Il 23 maggio 2019 il piccolo Leonardo Russo è stato portato in ospedale a Novara con il corpicino ricoperto di lividi ormai agonizzante, in fin di vita. Il prossimo 16 ottobre, Gaia Russo, la madre e Nicolas Musi andranno a processo con l'accusa di omicidio volontario aggravato, lesioni e maltrattamenti per cagionato la morte del bambino con le percosse. Secondo l’autopsia, a provocare la morte causando l'emorragia al fegato ha portato al decesso del piccolo di mezzora è stato un violento colpo all’addome. Si sono costituiti parte civile la nonna del bambino e il papà. Inizialmente la madre aveva cercato di fare credere che Leonardo fosse stato ridotto in fin di vita da una caduta, ma la verità è emersa molto rapidamente. "Non ho alzato io le mani sul bambino" aveva allora cercato di difendersi.

Assistita dall’avvocato Simone Briatore, Gaia Russo, 23 anni, è ai domiciliari perché all’epoca dell’arresto aspettava un figlio.

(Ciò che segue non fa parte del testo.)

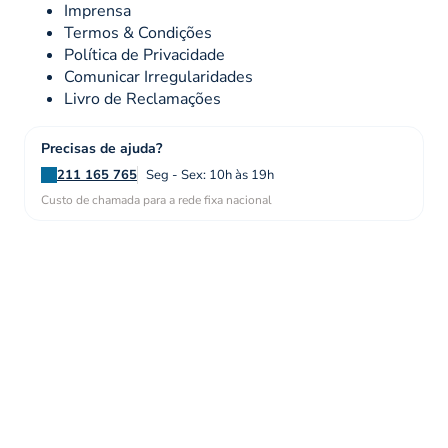
Imprensa
Termos & Condições
Política de Privacidade
Comunicar Irregularidades
Livro de Reclamações
Precisas de ajuda?
211 165 765
Seg - Sex: 10h às 19h
Custo de chamada para a rede fixa nacional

Quanto al Musi, difeso dall’avvocato Alberto La Neve, è detenuto in carcere. Per l'accusa entrambi sarebbero responsabili della morte del piccolo, sebbene con condotte diverse. La Russo, con un comportamento passivo e omissivo mentre il compagno, per aver agito le violenze sulla piccola vittima. Secondo quanto ricostruito dall'accusa, infatti, non era la prima volta che il piccolo Leonardo veniva picchiato, ma già in passato era stato vittima di violenza da parte del 24enne. Il 23enne, era già era noto alle forze dell’ordine per episodi di lesioni, maltrattamenti e violenza sessuale.